On the Earthquake Puzzler

Regarding the earthquake puzzler:

The puzzler was that in a sample of some 118K tremblors of magnitude 4 or greater over a 10 year period, they occur more often on Thursdays and Sundays than any other day of the week. There is no physical or measurement bias reason for this to happen. We naively expect the number of earthquakes on any day of the week in this sample to be the same. Of course, as with any sample of random events, there won't be exactly the same number of events on each day of the week. But in this case, the deviation from the average is much larger than can be (naively) expected by chance.

Imagine tossing a fair coin 10 times. Fairly often, you will get 7 heads and 3 tails (or 3 heads and 7 tails), and not be surprised (roughly 12% of the time, each). If you toss the coin 100 times though, you expect to find 70 heads and 30 tails very rarely. The expectation is that the results will be centered around 50-50 (e.g., 55-45, 53-47, etc.)

But suppose the coin, while fair, has a memory. Suppose the probability of getting heads on a toss, **given that the previous toss gave a heads** is not 1/2 but 1/2 plus something (and likewise for tails, the next toss after a tails is somewhat more likely to be a tails). Can such a coin still be fair? Certainly. Systems in the real world often a finite memory, so eventually it will be true that the probability of a toss giving heads given that N tosses ago was heads will be 1/2, where N is some number, perhaps large. If the memory effect works exactly the same for tails as for heads, a little bit of reflection will suffice to convince yourself that in the long run this coin will yield as many tails as heads.

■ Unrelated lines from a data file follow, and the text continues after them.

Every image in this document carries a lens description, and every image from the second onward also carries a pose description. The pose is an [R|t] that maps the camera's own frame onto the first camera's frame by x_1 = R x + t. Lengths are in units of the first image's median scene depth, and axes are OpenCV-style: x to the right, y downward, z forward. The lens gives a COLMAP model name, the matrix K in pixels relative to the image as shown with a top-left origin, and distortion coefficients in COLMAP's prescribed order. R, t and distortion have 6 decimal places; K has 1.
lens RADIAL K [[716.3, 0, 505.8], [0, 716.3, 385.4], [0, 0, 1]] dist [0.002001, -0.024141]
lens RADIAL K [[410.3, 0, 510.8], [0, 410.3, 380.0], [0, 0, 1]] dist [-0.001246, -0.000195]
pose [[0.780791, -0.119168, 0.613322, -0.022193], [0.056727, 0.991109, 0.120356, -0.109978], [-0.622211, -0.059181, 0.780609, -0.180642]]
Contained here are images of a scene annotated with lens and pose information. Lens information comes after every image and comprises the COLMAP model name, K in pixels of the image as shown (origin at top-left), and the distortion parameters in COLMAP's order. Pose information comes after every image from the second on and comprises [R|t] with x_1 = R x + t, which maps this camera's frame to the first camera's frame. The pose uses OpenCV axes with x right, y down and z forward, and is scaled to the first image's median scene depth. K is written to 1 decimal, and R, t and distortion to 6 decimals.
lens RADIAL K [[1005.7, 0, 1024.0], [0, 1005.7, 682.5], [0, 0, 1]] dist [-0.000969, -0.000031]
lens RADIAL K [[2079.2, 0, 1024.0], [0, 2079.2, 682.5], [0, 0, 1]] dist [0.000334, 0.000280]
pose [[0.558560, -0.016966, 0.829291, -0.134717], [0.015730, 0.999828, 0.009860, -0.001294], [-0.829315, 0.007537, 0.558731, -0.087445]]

But see what happens: suppose the coin has an effective memory of 10 tosses. Then (in a handwaving way) a sequence of 100 tosses of the coin really corresponds to 10 **independent** tosses of the coin. And for a sequence of ten tosses, you aren't surprised when you get 70% heads and 30% tails, it happens quite often by pure chance.

The random processes that produces earthquakes also has a memory. This is what the autocorrelation function reveals.
chart5 What the chart is saying is that the underlying process has probabilities affected at a 15% level by events that happened 200 days ago. (I haven't displayed it here, but this extends out even to more than a year out). So, while the sample of earthquakes appears to be large - 118K earthquakes over 3650 days - in reality, just like the coin with the memory, there are much fewer **independent** instances, and we should not be surprised by seemingly large deviations from the average.

In the comments on Prof. Rabett's blog, you will find that the predominance of Sunday earthquakes persists even with an additional decade of data. You will also find that if the week had 9 days instead of 7, the same weirdness would be there - one of the days of the 9 day week seems to be favored more than what (naive) chance would suggest.